(Document segment)

The accompanying consolidated financial statements have been prepared by the Company in accordance with accounting principles generally accepted in the United States and with the instructions to Form 10-Q and Article 10 of Regulation S-X. In the opinion of management, the accompanying unaudited interim financial statements include all adjustments (consisting of normal recurring adjustments), which are necessary for a fair statement of the Company’s consolidated financial condition, results of operations and cash flows for the periods presented. However, these results are not necessarily indicative of results for any other interim periods or for the full fiscal year. The consolidated balance sheet data presented herein for December 28, 2003 was derived from the Company’s audited consolidated financial statements for the fiscal year then ended, but does not include all disclosures required by accounting principles generally accepted in the United States. The preparation of financial statements in accordance with accounting principles generally accepted in the United States requires the Company to make certain estimates and assumptions for the reporting periods covered by the financial statements. These estimates and assumptions affect the reported amounts of assets, liabilities, revenues and expenses. Actual amounts could differ from these estimates.

 

Certain information and footnote disclosures normally included in financial statements prepared in accordance with accounting principles generally accepted in the United States have been omitted pursuant to the requirements of the Securities and Exchange Commission. The Company believes the disclosures included in the accompanying interim consolidated financial statements and footnotes are adequate to make the information not misleading, but should be read in conjunction with the consolidated financial statements and notes thereto included in our filings with the Securities and Exchange Commission.

 

2. Common Stock

 

On January 15, 2004 and July 15, 2004 employees purchased 27,364 and 24,371 shares, respectively, of common stock from the Company under the Company’s employee stock purchase plan. The net proceeds to the Company were $440,000 and $391,000, respectively. Additionally, employees exercised options to purchase 107,336 shares of common stock during the first nine months ended September 26, 2004, which resulted in net proceeds to the Company of $1,535,000.

 

Page 6


On August 16, 2004, the Board of Directors authorized a stock repurchase program to acquire Company common stock from time to time in the open market and through privately negotiated transactions. Under the program, up to $20.0 million of Company common stock could be reacquired from time to time over a 24-month period. As of September 26, 2004, 70,108 shares had been repurchased for an aggregate purchase price of $1.4 million.

(End Document segment)

◆ Tasks ◆
1. In the financial statements excerpt, why were certain information and footnote disclosures left out of the interim statements? Answer in one to three sentences.
2. Pick up the financial statements excerpt after its final sentence about shares repurchased as of September 26, 2004, and continue it.
The listing that comes next is from a separate source and is unrelated to the financial statements excerpt.

(Data provided)

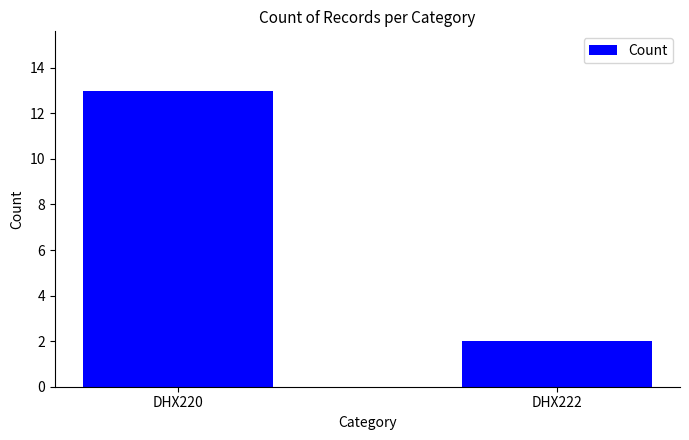

What is the average value?

8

(End Data provided)

◆ Replies ◆
1. They were omitted to comply with the requirements of the Securities and Exchange Commission. The Company believes the disclosures it did include are enough to keep the information from being misleading, but they should be read together with the statements and notes in its SEC filings.

2.
 

On December 29, 2003, the Company purchased certain development rights and the leasehold interests, equipment and other assets utilized in the operation of two California Pizza Kitchen restaurants owned by CAH Restaurants of California, LLC. Approximately 50% of the $2,503,000 aggregate purchase price was paid by the issuance of 67,954 shares of our common stock and the remainder was paid in cash. The shares were issued to Rick J. Caruso, one of the Company’s directors, who owns CAH Restaurants of California, LLC. The issuance of the shares was exempt under Section 4(2) of the Securities Act of 1933, as amended, and under Regulation D as promulgated thereunder, as a transaction not involving any public offering.

 

On January 14, 2003 and July 15, 2003 employees purchased 29,576 and 29,401 shares, respectively, of common stock from the Company under the Company’s employee stock purchase plan. The net proceeds to the Company were $578,000 and $541,000, respectively. Additionally, employees exercised options to purchase 98,249 shares of common stock during the first nine months ended September 28, 2003, which resulted in net proceeds to the Company of $931,000.

 

3. Long-term Debt and Credit Facilities

 

The Company has a $20.0 million revolving line of credit with Bank of America, N.A. The line of credit bears interest at either the bank base rate minus 0.75% or LIBOR plus 0.80% and expires on June 30, 2007. No amounts were outstanding as of September 26, 2004. Availability under the line of credit is reduced by outstanding letters of credit, which totaled $4.3 million as of September 26, 2004. The credit facility also includes financial and non-financial covenants, with which the Company was in compliance as of September 26, 2004.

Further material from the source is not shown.